On peut dire que c’est en marche. Musulmans, chrétiens, nous avons un seul destin. Avant d’être musulmans ou d’être chrétiens, nous sommes d’abord Centrafricains.

Le président Faustin-Archange Touadéra n’a toujours pas les moyens de rétablir la sécurité dans l’intérieur du pays, de rétablir l’autorité de l’Etat. On pourrait presque dire que Faustin-Archange Touadéra est pour l’instant le président de Bangui en quelque sorte ?

Je l’ai dit à beaucoup de gens. Je suis allé à Bandoro. Le préfet ou le sous-préfet, ils sont sous-préfets de nom, mais dans la réalité, ils n’ont pas de militaires pour les protéger. Ils ne peuvent pas intervenir. Quand vous allez à Bambari, ce n’est pas le préfet qui dirige. Quand vous allez à Bangassou… Je peux multiplier le nom des villes. Donc ça veut dire que ce pays, il y a des seigneurs de guerre qui occupent des pans entiers du territoire et qui ont le droit de vie et de mort, et qui décident. Il est temps que le redéploiement de l’Etat puisse être accompagné d’une force pour dire que, force reste à la loi, et non au désordre ni aux hommes informels qui s’improvisent préfet, qui s’improvisent généraux et qui prennent en otage des populations centrafricaines.

Vous avez évoqué les seigneurs de guerre. De récents affrontements entre ex-Seleka, entre deux mouvements le Front populaire pour la renaissance de la Centrafrique (FPRC de Nourredine Adam) et l'Union pour la paix en Centrafrique (UPC d'Ali Darass) à Bria (400 km au nord-est de Bangui) ont fait plusieurs dizaines de morts, peut-être 85 au moins. Des affrontements en fait sur fond de gestion de mainmise sur des trafics lucratifs ?

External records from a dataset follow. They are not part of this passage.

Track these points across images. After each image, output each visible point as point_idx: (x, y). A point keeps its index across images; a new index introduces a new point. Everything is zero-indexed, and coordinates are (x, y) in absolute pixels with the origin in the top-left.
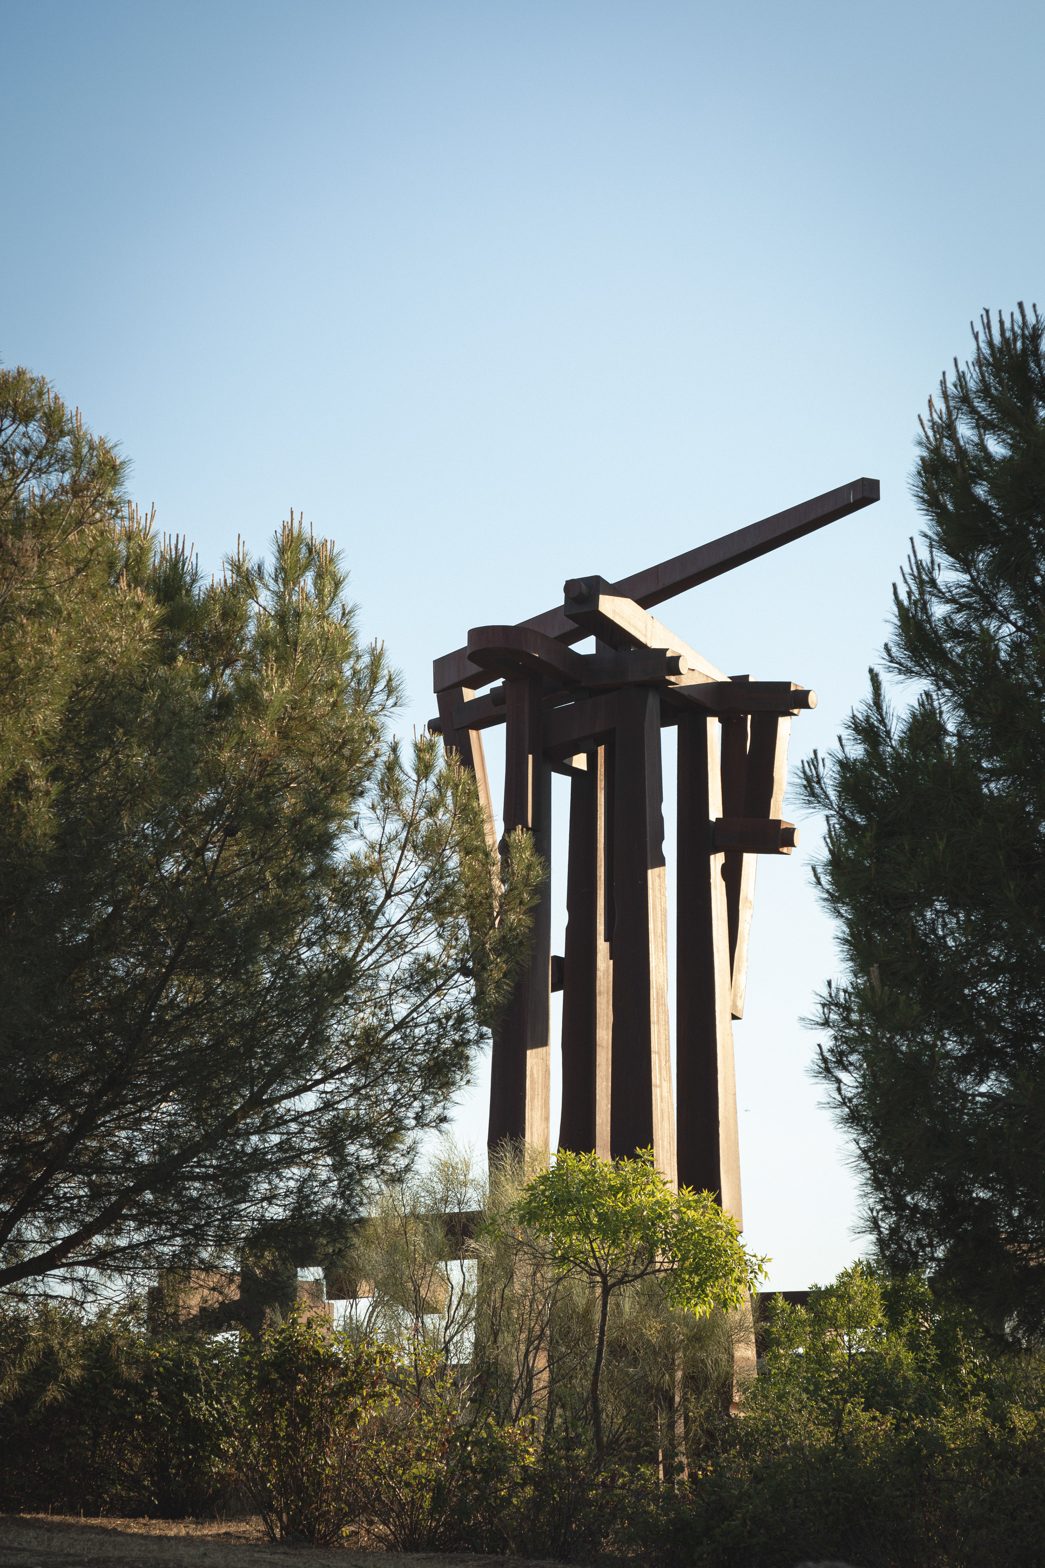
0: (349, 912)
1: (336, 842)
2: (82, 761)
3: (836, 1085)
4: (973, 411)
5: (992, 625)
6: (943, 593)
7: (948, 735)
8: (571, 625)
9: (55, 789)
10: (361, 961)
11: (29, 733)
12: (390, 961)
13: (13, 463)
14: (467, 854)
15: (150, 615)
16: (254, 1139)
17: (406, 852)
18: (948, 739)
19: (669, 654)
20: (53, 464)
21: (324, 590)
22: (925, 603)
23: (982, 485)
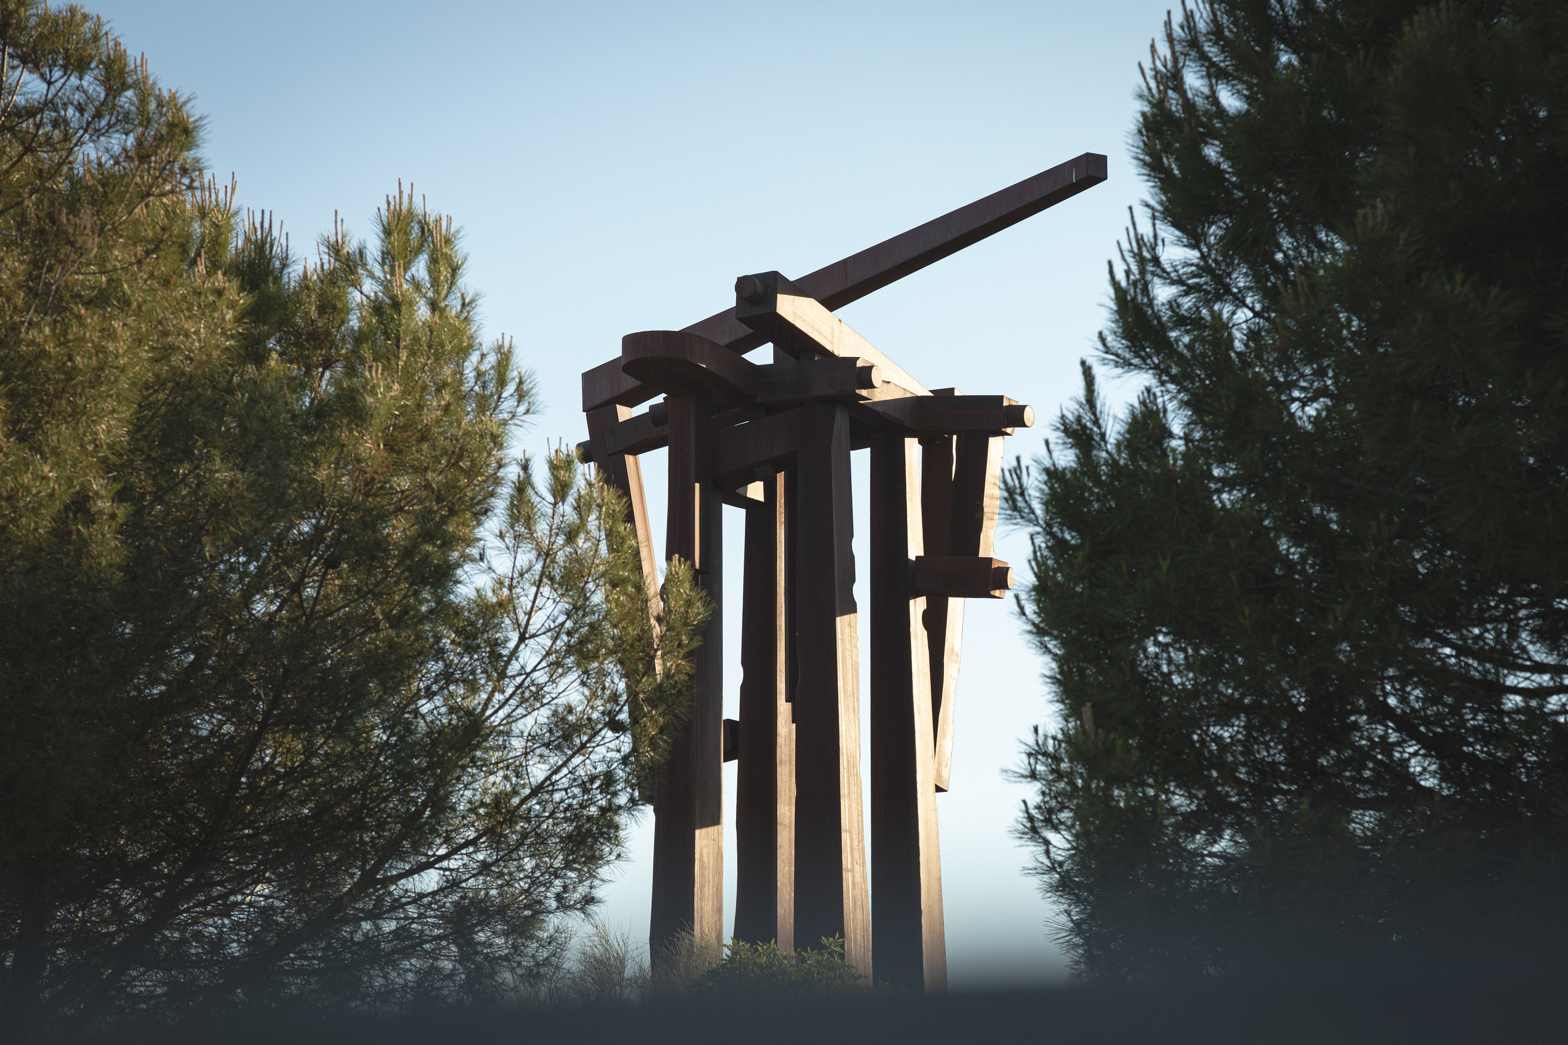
0: (476, 656)
1: (459, 572)
2: (155, 477)
3: (1044, 847)
4: (1203, 57)
5: (1225, 311)
6: (1168, 273)
7: (1174, 438)
8: (745, 330)
9: (123, 511)
10: (491, 715)
11: (90, 448)
12: (525, 716)
13: (66, 122)
14: (614, 586)
15: (232, 305)
16: (366, 926)
17: (541, 589)
18: (1174, 443)
19: (859, 364)
20: (114, 124)
21: (439, 277)
22: (1146, 285)
23: (1213, 145)
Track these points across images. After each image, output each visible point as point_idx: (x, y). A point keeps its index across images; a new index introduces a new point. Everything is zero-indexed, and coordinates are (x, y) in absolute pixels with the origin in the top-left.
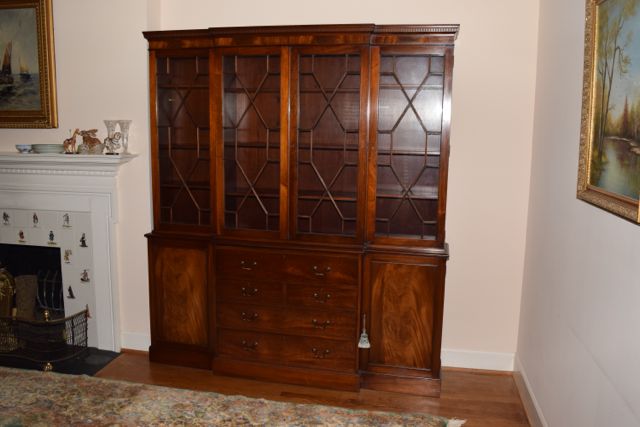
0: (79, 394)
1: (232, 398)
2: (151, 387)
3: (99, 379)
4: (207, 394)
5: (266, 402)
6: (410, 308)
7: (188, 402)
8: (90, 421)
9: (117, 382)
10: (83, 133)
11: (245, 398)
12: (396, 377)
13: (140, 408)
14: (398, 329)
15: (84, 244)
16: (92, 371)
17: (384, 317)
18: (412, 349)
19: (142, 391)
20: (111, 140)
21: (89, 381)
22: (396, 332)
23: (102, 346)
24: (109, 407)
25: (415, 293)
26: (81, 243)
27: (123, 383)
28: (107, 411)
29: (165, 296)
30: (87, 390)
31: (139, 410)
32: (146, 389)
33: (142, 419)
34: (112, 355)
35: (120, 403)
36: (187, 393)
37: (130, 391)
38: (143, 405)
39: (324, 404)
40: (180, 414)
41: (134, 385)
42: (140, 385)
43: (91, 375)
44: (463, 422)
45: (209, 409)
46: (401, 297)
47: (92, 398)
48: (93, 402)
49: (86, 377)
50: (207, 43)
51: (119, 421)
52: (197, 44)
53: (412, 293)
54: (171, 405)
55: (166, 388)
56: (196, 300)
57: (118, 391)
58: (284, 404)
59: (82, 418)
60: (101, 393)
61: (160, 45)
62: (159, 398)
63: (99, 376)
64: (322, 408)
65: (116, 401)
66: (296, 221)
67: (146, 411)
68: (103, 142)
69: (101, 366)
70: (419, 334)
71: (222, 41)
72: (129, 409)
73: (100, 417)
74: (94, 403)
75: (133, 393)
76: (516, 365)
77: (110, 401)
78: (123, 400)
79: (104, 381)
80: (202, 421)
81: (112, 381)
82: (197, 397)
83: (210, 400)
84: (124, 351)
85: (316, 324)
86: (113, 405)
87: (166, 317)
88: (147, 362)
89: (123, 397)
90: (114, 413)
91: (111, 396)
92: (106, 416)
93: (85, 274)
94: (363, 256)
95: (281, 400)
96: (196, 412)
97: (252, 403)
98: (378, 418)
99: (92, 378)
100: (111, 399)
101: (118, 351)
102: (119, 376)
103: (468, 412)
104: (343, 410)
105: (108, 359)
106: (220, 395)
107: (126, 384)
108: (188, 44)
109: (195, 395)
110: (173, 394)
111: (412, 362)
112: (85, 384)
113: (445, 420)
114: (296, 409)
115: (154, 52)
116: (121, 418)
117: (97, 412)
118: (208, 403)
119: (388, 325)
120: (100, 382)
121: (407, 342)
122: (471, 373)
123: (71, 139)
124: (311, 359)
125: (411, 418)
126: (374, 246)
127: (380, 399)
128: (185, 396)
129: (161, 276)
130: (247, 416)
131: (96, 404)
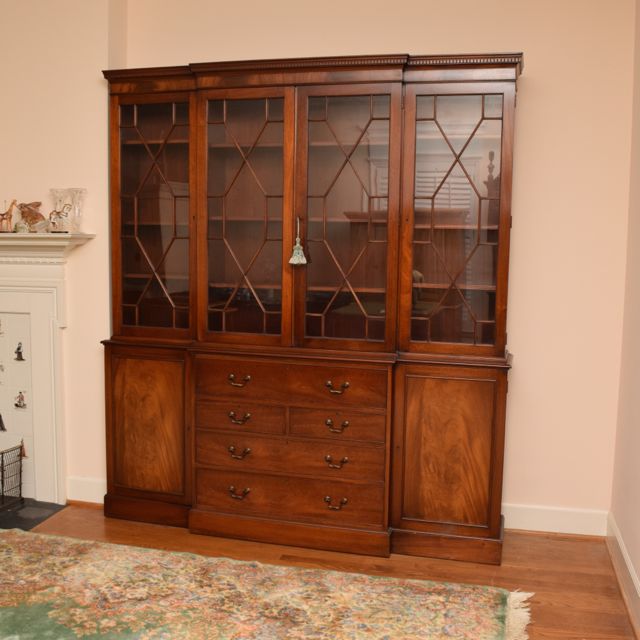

Cette guerre ne cesse de profiter à certaines personnes. Nous savons aussi que le diamant de Centrafrique sort, passe par d’autres pays. On ne peut pas continuer à regarder ces groupes-là s’entretuer et tuer les civils. Nous avons les forces de la Minusca [Mission des Nations unies en RCA] qui ne sont pas loin, parfois à côté, et qui voient ces forces passer avec leurs armes et bagages. Les gens se posent des questions : à quoi sert la Minusca ? Si la Minusca ne peut pas intervenir, laisse l’UPC traverser, laisse le FPRC traverser, pour aller tuer les autres, pourquoi ? Pourquoi ? Pourquoi ? Ce sont là les questions interminables que se posent les Centrafricains. Il y a aussi un message fort à envoyer : si on fait l’interposition et que les gens de l’UPC qui veulent traverser pour aller attaquer les autres, on peut les arrêter. Là, on aura économisé des vies. Mais si on les laisse aller s’entretuer ou intervenir plus tard, on a déjà eu des morts sur les bras, et on amplifie la guerre, on amplifie aussi le conflit. Nous pensons qu’il est temps d’envoyer un message, un signal fort.

L’opération française Sangaris a plié bagage. Vous avez peur de cette étape. Le président de l’Assemblée nationale, Karim Meckassoua, a déclaré que ce départ était, selon lui, « prématuré » ?

Le gouvernement français est souverain. Si les Centrafricains continuent à attendre toujours de l’extérieur, notre guerre sera pour 100 ans. Si nous avons nos intérêts particuliers, intérêts partisans, et que nous voulons prêcher pour notre région, pour notre ethnie, pour notre tribu, notre problème demeurera entier. Il est temps de voir plus grand, plus large, plus national, pour ne pas dire être un patriote.

La Centrafrique est bien partie ou est mal partie ?

La Centrafrique est en voie de sortir de cette crise. Il ne faudrait sombrer dans le pessimisme. La Centrafrique a un avenir et cet avenir commence d’abord dans la tête, dans le cœur des Centrafricains avant que la communauté internationale intervienne.

La Centrafrique aux Centrafricains ?

La Centrafrique aux Centrafricains et maintenant, les autres peuvent aussi venir aider. Mais je suis en train de provoquer un sursaut dans le cœur des Centrafricains pour qu’ils se disent : il est temps de bâtir ce pays, il est temps, il est temps… il est temps de voir ce pays et de travailler pour l’intérêt de ce pays.